Angezeigter Textauszug —

Nichts ist so verführerisch wie der Erfolg. Und wer wollte bestreiten, dass der Wahlsieg Zohran Mamdanis, jenes radikalen Linksauslegers, der sich selbst als „demokratischen Sozialisten“ bezeichnet, mit mehr als 50 Prozent der Stimmen in New York atemberaubend ist?

Nichts allerdings könnte aus Sicht der Demokraten fataler sein, aus der New Yorker Wahl strategische Schlussfolgerungen für künftige Wahlkämpfe zu ziehen – und nach links zu rücken.

Zunächst aber gilt: Es ist in diesen Zeiten bemerkenswert, dass in den USA mal so etwas wie demokratische Routine stattfindet oder zumindest simuliert wird. Dass also Wahlen abgehalten werden, ohne dass gleich von Wahlbetrug die Rede ist. Wahlen, bei denen der Verlierer seine Niederlage eingesteht und dem Gewinner gratuliert.

Denn demokratischer Alltag ist längst keine Selbstverständlichkeit mehr in der Führungsmacht des freien Westens. Dafür muss man nicht einmal den 6. Januar 2021 als Beleg heranziehen – den Tag, an dem vom Wahlverlierer aufgehetzte Trumpisten das Kapitol stürmten. Insgesamt ist das politische Klima so vergiftet, dass störungsfreie Abstimmungen eher die Ausnahme sind. Ein politischer Diskurs, der den Namen verdiente, ist in einem Land, in dem der politische Gegner als Feind dämonisiert wird, kaum noch möglich.

Allein deshalb kommen den reibungslosen Wahlen in New York, aber auch in Virginia sowie den Abstimmungen in Kalifornien und New Jersey eine besondere Bedeutung zu – so unterschiedlich die Anlässe auch gewesen sein mögen.

Trumps erster größerer Test – nicht bestanden

Aber es gibt noch weitere gewichtige Gründe, warum diese Wahlen große Aufmerksamkeit verdienen:

Erstens war es der erste größere Testfall für Trump nach seinem fulminanten Wahlsieg genau vor einem Jahr, bei dem er quer durch alle Schichten, Sektoren und Minderheiten erstaunliche Gewinne erzielte.

Der Präsident hat diesen Testfall nicht bestanden. Trump ist und bleibt ein unpopulärer Präsident mit Zustimmungswerten von weniger als 40 Prozent. Die jetzigen Wahlergebnisse sind auch seine Niederlage, für einen Präsidenten, der sich in jeden Wahlkampf einmischt.

Bereitgestellte Daten —
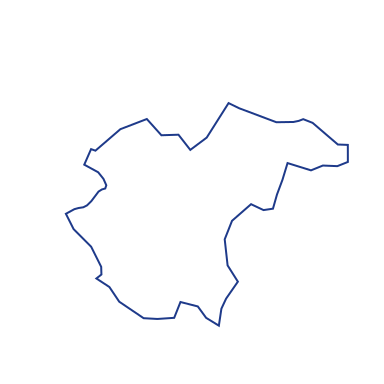 the Municipality of Kandavas, rotated 37°
{"feature_id": "LVA-5765", "entity_name": "Kandavas", "entity_type": "Municipality", "adm_level": 1, "iso_a3": "LVA", "parent_name": "Latvia", "parent_adm1": "", "projection": "orthographic", "projection_center": [22.707, 56.973], "detail": "fine", "context": "isolated", "style": "outline", "palette": "blue", "viewbox_px": 384, "rotation_deg": 37, "n_neighbors": 0, "source": "natural_earth", "source_scale": "10m", "svg_char_len": 880}
<svg xmlns="http://www.w3.org/2000/svg" viewBox="0 0 384 384"><g transform="rotate(37 192 192)"><path d="M89.5,235.0L85.6,218.5L90.0,217.1L97.0,184.9L112.0,160.9L133.4,165.1L146.7,154.4L165.3,159.4L171.0,139.7L167.7,99.0L179.4,96.7L217.4,85.5L230.9,75.0L234.5,70.9L237.0,66.9L246.7,64.2L279.9,66.3L288.1,60.6L298.4,74.2L292.5,83.9L280.6,92.1L274.0,103.1L250.9,111.4L256.9,127.8L261.4,142.9L266.7,156.6L260.0,163.4L246.5,166.2L241.3,190.9L246.6,210.1L264.6,229.2L282.6,236.0L283.4,256.6L285.7,267.5L293.9,282.6L279.0,284.0L265.5,279.9L249.0,286.8L253.5,303.2L240.8,314.2L229.3,321.9L199.9,323.4L183.2,317.6L167.7,318.6L169.3,312.4L164.5,306.4L144.4,296.4L119.8,292.9L104.4,285.3L108.4,276.5L111.0,273.1L114.4,269.6L116.2,265.9L117.1,259.9L117.1,247.9L118.5,244.2L120.6,241.4L119.5,238.2L113.4,234.8L105.2,232.7L89.5,235.0Z" fill="none" stroke="#1e3a8a" stroke-width="2"/></g></svg>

Zu erledigen —
Erläutern Sie in einem bis drei Sätzen, weshalb der Textauszug zur Wahl in New York den reibungslosen Wahlen in New York und Virginia sowie den Abstimmungen in Kalifornien und New Jersey eine besondere Bedeutung beimisst.

Lösung der Aufgabe —
Demokratischer Alltag ist in den USA keine Selbstverständlichkeit mehr, denn das politische Klima ist so vergiftet, dass störungsfreie Abstimmungen eher die Ausnahme sind. Wo der politische Gegner als Feind dämonisiert wird, ist ein echter politischer Diskurs kaum noch möglich. Deshalb ist es bemerkenswert, dass diese Wahlen ohne Vorwürfe des Wahlbetrugs abliefen und der Verlierer seine Niederlage eingestand und dem Gewinner gratulierte.